Translate text from VTT file into speech using Microsoft Cognito API

About

This package allows you to translate text in VTT file to speech and output WAV files for each text segment. It can also output a combined WAV file with all the WAV segments alligned to correct time positions. You can also automatically fix segements overlap so that the resulting file can be directly imported to your video.

If you want to use Adobe Audition you can output an XML file that you can import directly into the program.

Author: Cyprian Vero

Date: 29 March 2022

Installation

Tested on Python 3.8

If you have conda

conda create -n py38 python=3.8 -y
conda activate py38

Required packages:

pip install natsort matplotlib ffmpeg azure-cognitiveservices-speech pydub tqdm

Usage

To run the tranlation use the following file:

python translate_vtt.py

Input:

.vtt file

Outputs:

wav file for each of the text segments in a VTT file
adobe_audition_output_original.xml

(optional) when flag --auto_remove_overlap is used:

combined wav file of all segments adjusted to correct time placement and corrected for any overlaps.
adjusted wav files
adobe_audition_output_adjusted.xml

Example

Translate a VTT file called french.vtt to speach with an automatic correction of overlapping files

python translate_vtt.py --file french.vtt --language "fr-FR" --voice "fr-FR-HenriNeural" --API_key "[TYPE_YOUR_API_KEY_HERE]" --API_region "westeurope" --auto_remove_overlap

Options

Required

--language (type=str)
  Speech language to translate text to. Ex. "fr-FR" for French. Full list available at: https://docs.microsoft.com/en-us/azure/cognitive-services/speech-service/language-support#prebuilt-neural-voices

--voice (type=str)
  The voice to be used for speech. Ex. "fr-FR-HenriNeural" for French. Full list available at: https://docs.microsoft.com/en-us/azure/cognitive-services/speech-service/language-support#prebuilt-neural-voices

--API_key (type=str)
  A translation API_Key from Microsoft Cognito website.

--API_region (type=str)
  A translation API_region from Microsoft Cognito website. Ex. "westeurope" for Western Europe

To find available languages go to https://docs.microsoft.com/en-us/azure/cognitive-services/speech-service/language-support#prebuilt-neural-voices

Optional

--file (type=str) default='./test.vtt',
  File path to vtt file that should be translated.

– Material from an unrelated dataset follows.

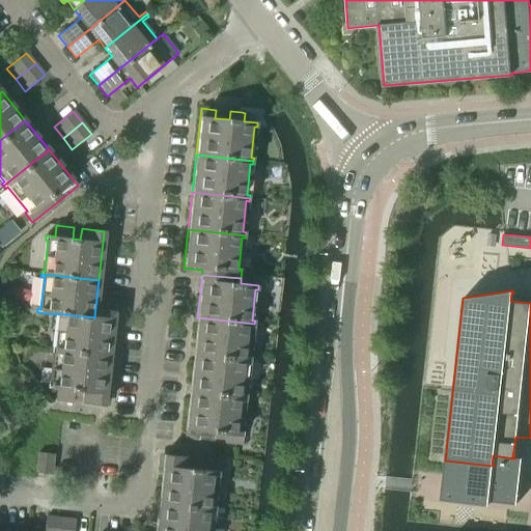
[(52,347),(52,351),(109,357),(113,318),(94,316),(94,317),(56,313),(56,314),(55,316),(58,316),(55,347),(52,347)]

--output_folder (type=str) default='./audio_files/',
  Directory path to the outputs folder.

--allowed_overlap_milliseconds (type=int) default=50,
  Maximum number of milliseconds one translation track can overlap the next translation track

--auto_remove_overlap (action='store_true')
  Automatically speed up the the segment to fit the available space without overlap. If a track 1 overlaps track 2 by 1000 ms then the track 1 length will be speedup by 1000 ms.
    
--use_existing_translations (action='store_true')
  Used for debugging. Instead of translating via API, combine files that are already translated and available in the --output_folder.